Why it was happening.
The reported return was heavily over-attributed, and it stacked in three layers. First, every campaign ran on 7-day click plus 1-day view. The view-through window credits a conversion when a single pixel renders for under a second, with no click, no watch, no interaction. Stripping it out dropped revenue by around $600k and took the return from 4.87 to 3.86 immediately. Second, existing-customer purchases were being credited inside acquisition because the audience definitions were not set up to exclude them cleanly. Third, even the click-based new-customer revenue the platform claimed was larger than the new-customer revenue the P&L actually recorded for the month.
Then the incrementality read settled it. A prior in-platform conversion-lift test had run with enough spend to hit 99.9% significance, as clean a read as the platform produces. It returned an incremental ROAS of 0.72.
A near-5x reported return, a 1.6 return in the P&L, and an incremental return below 1. Three numbers describing the same spend, and only the worst one is causal.
What it was costing.
The other large leak was existing-customer spend. Around $200k over 30 days was going to people who had already bought, at a frequency of roughly 50 impressions a month. Buy once and you would then see two ads a day, in perpetuity. The reported return on that spend sat near 3.8, which sounds defensible until you remember the lifetime value on those customers is largely already collected. Re-acquiring them erodes margin you have already banked.
We do not let existing-customer frequency run above 7 on any account outside a defined sale period. On a conservative read, well over $100k a month of that spend could come out with little to no incremental loss in returning-customer revenue. It was being counted as efficient because the credited return looked fine. It was not incremental.
When the platform return and the P&L return disagree by 3x, believe the P&L.
The business did around $3m in net revenue in the month the platform claimed it had driven on its own. A reported number that cannot reconcile against the P&L is not a performance read. It is a crediting artefact, and it was steering the spend.
The fix.
- Make the read causal. Move campaigns to 7-day click, drop view-through, run on incremental attribution, and validate with conversion-lift and geo-lift tests on a real cadence rather than a one-off.
- Separate the audiences. Split existing customers into their own campaign with corrected definitions, cap frequency, then test pulling spend down via a holdout before cutting it outright.
- Pivot the objective to profit. Target LTGP:CAC back toward 2-plus rather than chasing acquisition volume, and accept the volume trade-off as a modelled decision, not a default.

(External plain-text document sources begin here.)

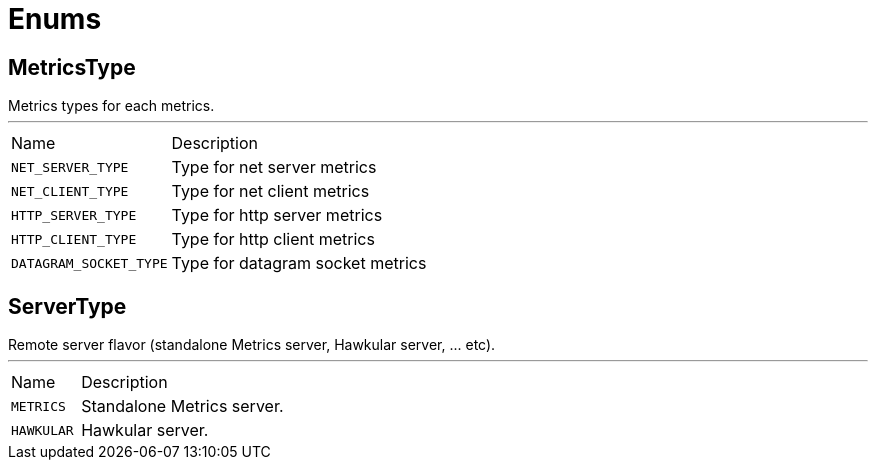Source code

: = Enums

[[MetricsType]]
== MetricsType

++++
  Metrics types for each metrics.
++++
'''

[cols=">25%,75%"]
[frame="topbot"]
|===
^|Name | Description
|[[NET_SERVER_TYPE]]`NET_SERVER_TYPE`|
+++
Type for net server metrics
+++
|[[NET_CLIENT_TYPE]]`NET_CLIENT_TYPE`|
+++
Type for net client metrics
+++
|[[HTTP_SERVER_TYPE]]`HTTP_SERVER_TYPE`|
+++
Type for http server metrics
+++
|[[HTTP_CLIENT_TYPE]]`HTTP_CLIENT_TYPE`|
+++
Type for http client metrics
+++
|[[DATAGRAM_SOCKET_TYPE]]`DATAGRAM_SOCKET_TYPE`|
+++
Type for datagram socket metrics
+++
|===

[[ServerType]]
== ServerType

++++
 Remote server flavor (standalone Metrics server, Hawkular server, ... etc).
++++
'''

[cols=">25%,75%"]
[frame="topbot"]
|===
^|Name | Description
|[[METRICS]]`METRICS`|
+++
Standalone Metrics server.
+++
|[[HAWKULAR]]`HAWKULAR`|
+++
Hawkular server.
+++
|===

The structure had to change before any of this was testable. Existing and new audiences were blended in the same campaigns, and the account was rotating fresh campaigns in monthly, which resets learnings each time. Creative volume was also far too low to hold the spend honestly, around 38 ads a month against a baseline closer to 64, with cold performance propped up by the existing-customer revenue leaking into the same campaigns.
What changed.
The headline shift is the one the brand had already decided commercially without realising the account contradicted it. The goal for the year ahead was profitability, not volume. The account was built for the opposite. Fixing the attribution stops the brand optimising into a number that was never real. Separating the audiences exposes what acquisition actually returns once existing customers are removed from the credit. Holding the spend flat and moving the marginal dollars into creative and incrementality testing does more than handing them to a platform whose top tranche of spend was almost certainly returning below 1. The work was not getting acquisition cheaper. It was getting the brand to optimise against the true number instead of the flattering one.